A feeling of hope extends to the salmon ceremony the Sinixt will be holding at the end of their canoe journey at Kettle Falls — a ceremony they have done since time immemorial. The ceremony to call the fish home has always carried deep meaning, but it has become all the more poignant since the completion of the Grand Coulee Dam in 1942 blocked salmon from the upper reaches of the Columbia River.
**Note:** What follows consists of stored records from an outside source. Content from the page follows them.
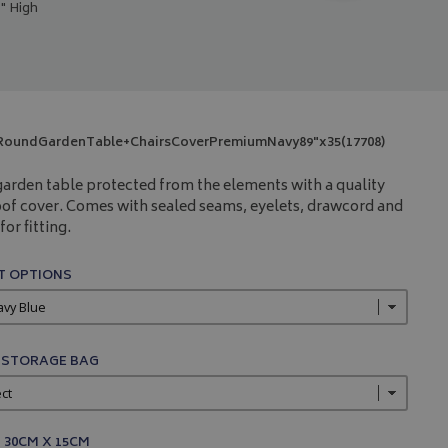
" High
RoundGardenTable+ChairsCoverPremiumNavy89"x35(17708)
arden table protected from the elements with a quality
of cover. Comes with sealed seams, eyelets, drawcord and
for fitting.
 OPTIONS
 STORAGE BAG
 30CM X 15CM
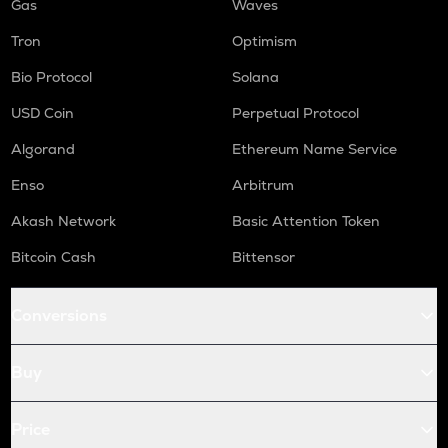
Gas
Waves
Tron
Optimism
Bio Protocol
Solana
USD Coin
Perpetual Protocol
Algorand
Ethereum Name Service
Enso
Arbitrum
Akash Network
Basic Attention Token
Bitcoin Cash
Bittensor
Conversions
Buy
Price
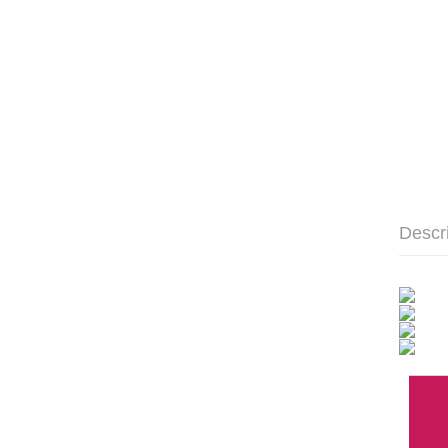
Descr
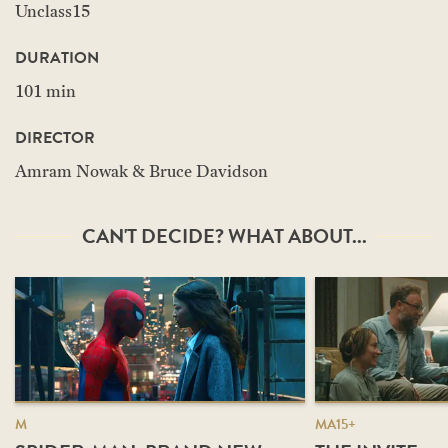
Unclass15
DURATION
101 min
DIRECTOR
Amram Nowak & Bruce Davidson
CAN'T DECIDE? WHAT ABOUT...
M
MA15+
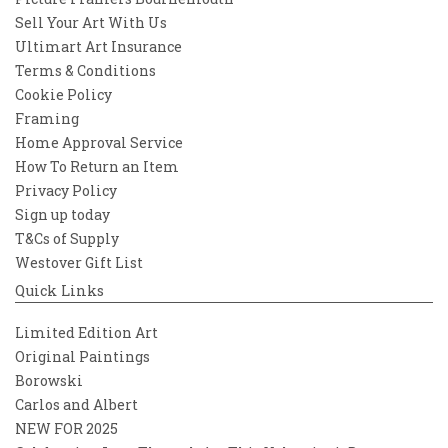
Sell Your Art With Us
Ultimart Art Insurance
Terms & Conditions
Cookie Policy
Framing
Home Approval Service
How To Return an Item
Privacy Policy
Sign up today
T&Cs of Supply
Westover Gift List
Quick Links
Limited Edition Art
Original Paintings
Borowski
Carlos and Albert
NEW FOR 2025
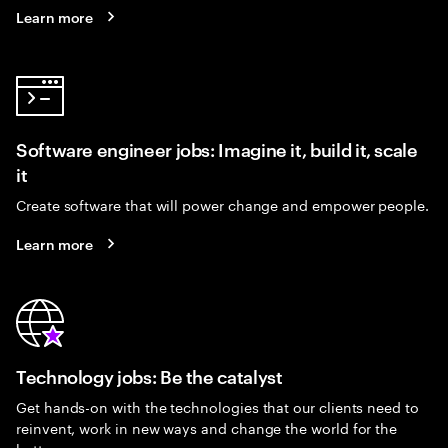
Learn more
Software engineer jobs: Imagine it, build it, scale
it
Create software that will power change and empower people.
Learn more
Technology jobs: Be the catalyst
Get hands-on with the technologies that our clients need to
reinvent, work in new ways and change the world for the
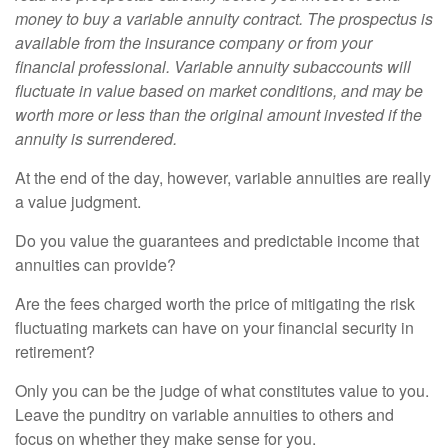
money to buy a variable annuity contract. The prospectus is
available from the insurance company or from your
financial professional. Variable annuity subaccounts will
fluctuate in value based on market conditions, and may be
worth more or less than the original amount invested if the
annuity is surrendered.
At the end of the day, however, variable annuities are really
a value judgment.
Do you value the guarantees and predictable income that
annuities can provide?
Are the fees charged worth the price of mitigating the risk
fluctuating markets can have on your financial security in
retirement?
Only you can be the judge of what constitutes value to you.
Leave the punditry on variable annuities to others and
focus on whether they make sense for you.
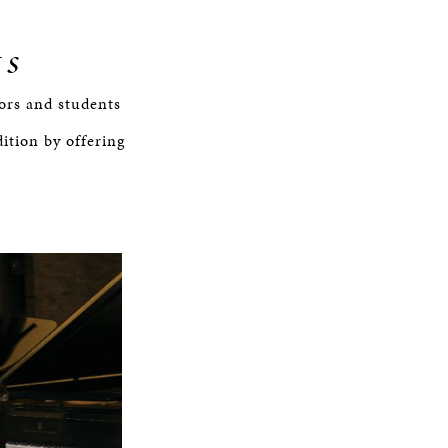
ts
tors and students
tion by offering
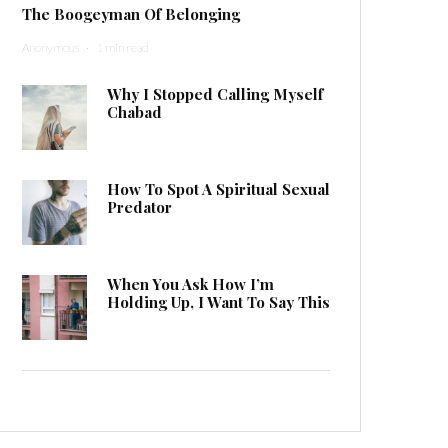
The Boogeyman Of Belonging
Anonymous
·
1 min read
Why I Stopped Calling Myself
Chabad
How To Spot A Spiritual Sexual
Predator
When You Ask How I’m
Holding Up, I Want To Say This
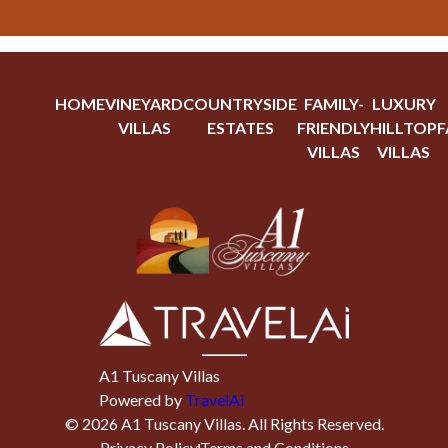
HOME
VINEYARD
COUNTRYSIDE
FAMILY-
LUXURY
VILLAS
ESTATES
FRIENDLY
HILLTOP
F
VILLAS
VILLAS
A1 Tuscany Villas
Powered by
TravelAi
©
2026
A1 Tuscany Villas
. All Rights Reserved.
Privacy Policy
Terms and Conditions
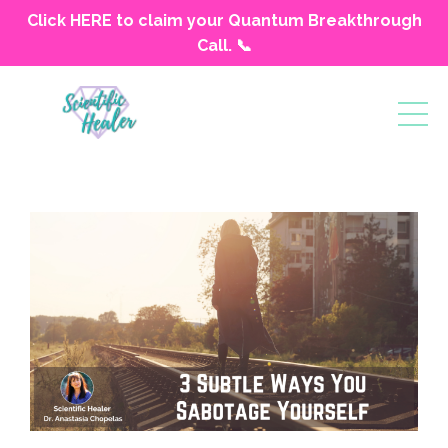
Click HERE to claim your Quantum Breakthrough
Call. 📞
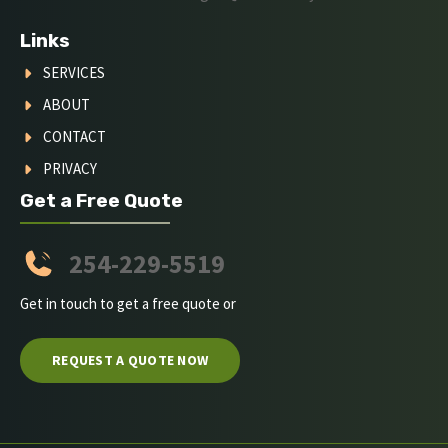
Links
SERVICES
ABOUT
CONTACT
PRIVACY
Get a Free Quote
254-229-5519
Get in touch to get a free quote or
REQUEST A QUOTE NOW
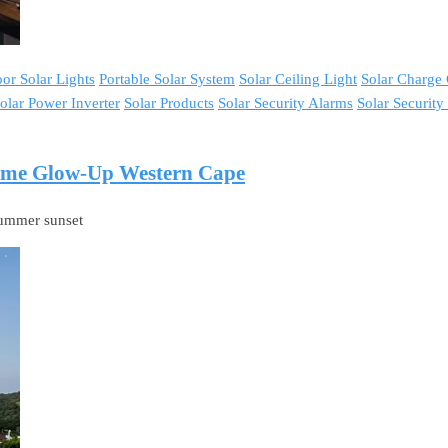
or Solar Lights
Portable Solar System
Solar Ceiling Light
Solar Charge 
olar Power Inverter
Solar Products
Solar Security Alarms
Solar Securit
Home Glow-Up Western Cape
-summer sunset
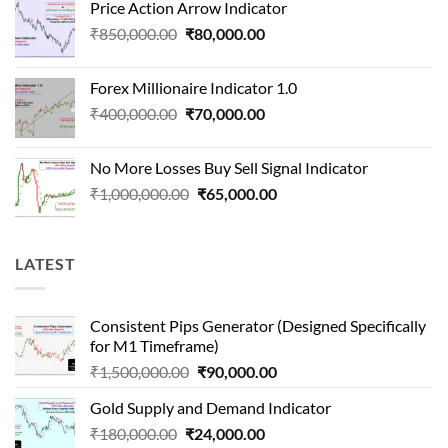
Price Action Arrow Indicator
was:
is:
Original
Current
₹
850,000.00
₹
80,000.00
₹1,500,000.00.
₹90,000.00.
price
price
was:
is:
Forex Millionaire Indicator 1.0
₹850,000.00.
₹80,000.00.
Original
Current
₹
400,000.00
₹
70,000.00
price
price
was:
is:
No More Losses Buy Sell Signal Indicator
₹400,000.00.
₹70,000.00.
Original
Current
₹
1,000,000.00
₹
65,000.00
price
price
was:
is:
₹1,000,000.00.
₹65,000.00.
LATEST
Consistent Pips Generator (Designed Specifically
for M1 Timeframe)
Original
Current
₹
1,500,000.00
₹
90,000.00
price
price
Gold Supply and Demand Indicator
was:
is:
Original
Current
₹
180,000.00
₹
24,000.00
₹1,500,000.00.
₹90,000.00.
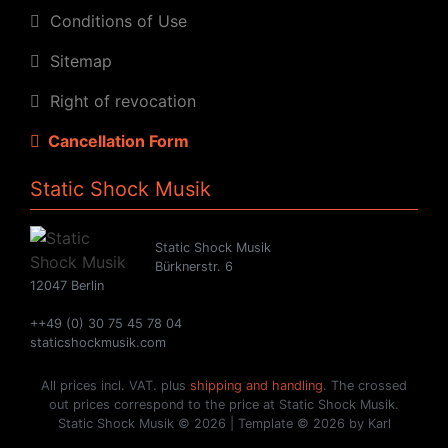
Conditions of Use
Sitemap
Right of revocation
Cancellation Form
Static Shock Musik
Static Shock Musik
Bürknerstr. 6
12047 Berlin
++49 (0) 30 75 45 78 04
staticshockmusik.com
All prices incl. VAT. plus
shipping and handling
. The crossed
out prices correspond to the price at Static Shock Musik.
Static Shock Musik © 2026 | Template © 2026 by Karl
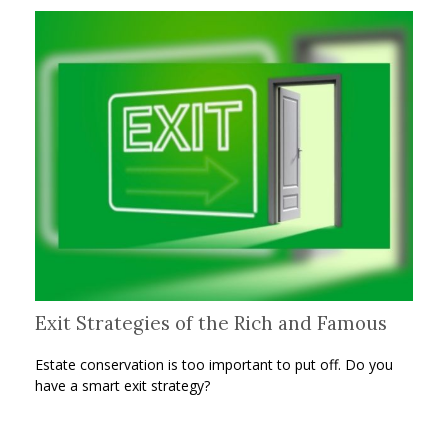
Exit Strategies of the Rich and Famous
Estate conservation is too important to put off. Do you
have a smart exit strategy?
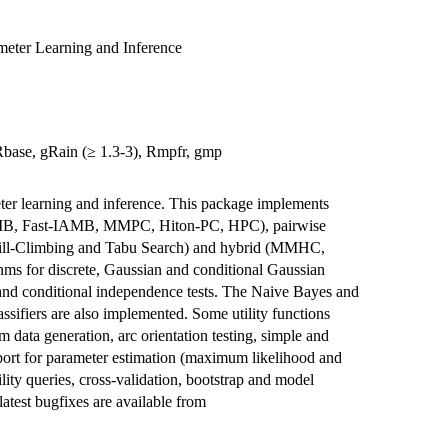
meter Learning and Inference
 gRbase, gRain (≥ 1.3-3), Rmpfr, gmp
ter learning and inference. This package implements
AMB, Fast-IAMB, MMPC, Hiton-PC, HPC), pairwise
ll-Climbing and Tabu Search) and hybrid (MMHC,
s for discrete, Gaussian and conditional Gaussian
and conditional independence tests. The Naive Bayes and
ifiers are also implemented. Some utility functions
data generation, arc orientation testing, simple and
pport for parameter estimation (maximum likelihood and
lity queries, cross-validation, bootstrap and model
atest bugfixes are available from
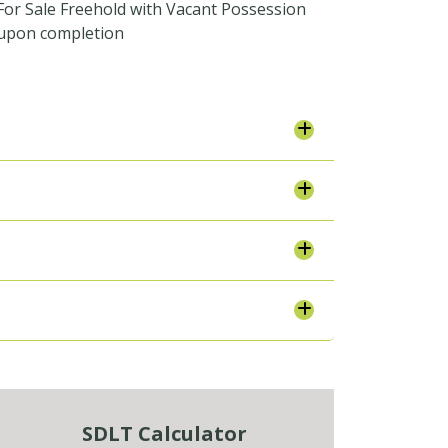
For Sale Freehold with Vacant Possession
upon completion
SDLT Calculator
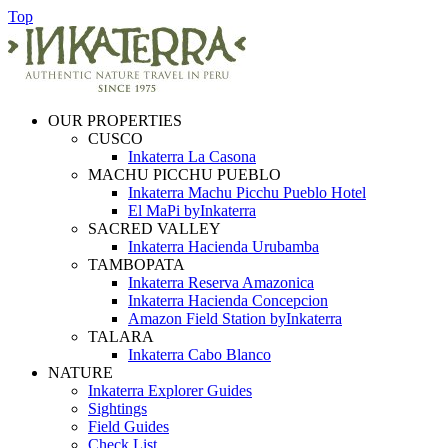
Top
OUR PROPERTIES
CUSCO
Inkaterra La Casona
MACHU PICCHU PUEBLO
Inkaterra Machu Picchu Pueblo Hotel
El MaPi byInkaterra
SACRED VALLEY
Inkaterra Hacienda Urubamba
TAMBOPATA
Inkaterra Reserva Amazonica
Inkaterra Hacienda Concepcion
Amazon Field Station byInkaterra
TALARA
Inkaterra Cabo Blanco
NATURE
Inkaterra Explorer Guides
Sightings
Field Guides
Check List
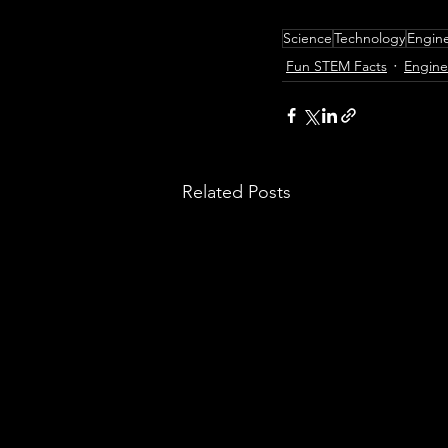
Science
Technology
Engin
Fun STEM Facts
Engine
Related Posts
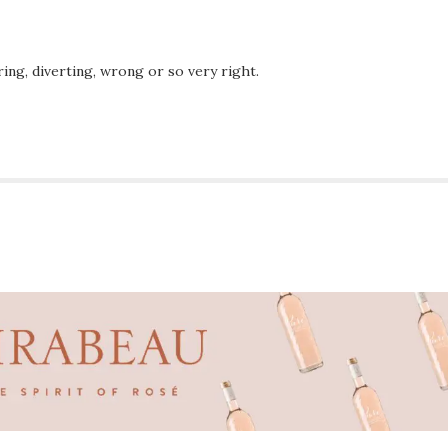
ing, diverting, wrong or so very right.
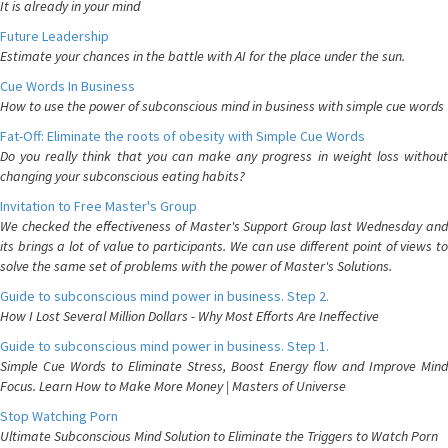
It is already in your mind
Future Leadership
Estimate your chances in the battle with AI for the place under the sun.
Cue Words In Business
How to use the power of subconscious mind in business with simple cue words
Fat-Off: Eliminate the roots of obesity with Simple Cue Words
Do you really think that you can make any progress in weight loss without
changing your subconscious eating habits?
Invitation to Free Master's Group
We checked the effectiveness of Master's Support Group last Wednesday and
its brings a lot of value to participants. We can use different point of views to
solve the same set of problems with the power of Master's Solutions.
Guide to subconscious mind power in business. Step 2.
How I Lost Several Million Dollars - Why Most Efforts Are Ineffective
Guide to subconscious mind power in business. Step 1.
Simple Cue Words to Eliminate Stress, Boost Energy flow and Improve Mind
Focus. Learn How to Make More Money | Masters of Universe
Stop Watching Porn
Ultimate Subconscious Mind Solution to Eliminate the Triggers to Watch Porn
The Columbia, a significant food source for First Nations along the river, runs from Columbia Lake in southwest B.C. through Washington before draining into the Pacific Ocean from the Oregon coast. Construction of the Grand Coulee Dam led to the loss of 1,770 kilometres of salmon and steelhead habitat.
“The fish were, at that point, doomed — extirpated from the uppermost watershed where a lot of the best salmon spawning habitat was and where Sinixt territory was,” writer and researcher Eileen Delehanty Pearkes told The Narwhal. She attended the celebration and has a working relationship with the Sinixt.
There are more than 400 dams in the Columbia and its tributaries, according to the Columbia Basin Trust.
“Each dam in place affects water flows, and turns the river more and more toward being an impoundment of shallow lakes rather than a free running river,” Pearkes said.
Combined with rising water temperatures due to climate change, salmon in the river have declined.
Boyd said she struggled with calling the salmon home when conditions are so dire.
“Who are we to call the salmon home to waters that are polluted?” she said. “Who are we to impose that onto family?”
She said instead of calling the salmon, they have been praying for them instead.
“That’s the best that we can do,” she said.
Since 2019, the Colville Tribes have been working to reintroduce salmon above the Grand Coulee Dam in partnership with the four other members of the Upper Columbia United Tribes (the Coeur d’Alene Tribe of Indians, Kalispel Tribe of Indians, Kootenai Tribe of Idaho and Spokane Tribe of Indians).
In October 2020, just weeks after Boyd went to Ottawa for the Supreme Court hearings, the Colville tribes announced that salmon had successfully spawned above the dam — for the first time in 80 years — before being released in the Sanpoil River, a tributary of the Columbia.
“We still have a lot of work to do,” she said. But she feels they are “on the right path.”
The journey they are embarking on from Revelstoke to Kettle Falls is one of the biggest ones they have undertaken in recent years. Boyd said the tribe hopes it’s only the beginning: they want to help organize a canoe journey that “brings along every tribe throughout the Columbia to honour salmon restoration.”
And she hopes those who participate in the journey — whether they are the support crew driving, the safety boaters or paddling the dugout canoe — leave the experience feeling strong.
“There’s a reason that we carry a lot of pain, and that pain, we can let it go,” she said. “We have ancestors that did so much more than what we have ever done, so whatever it is, we can do it.”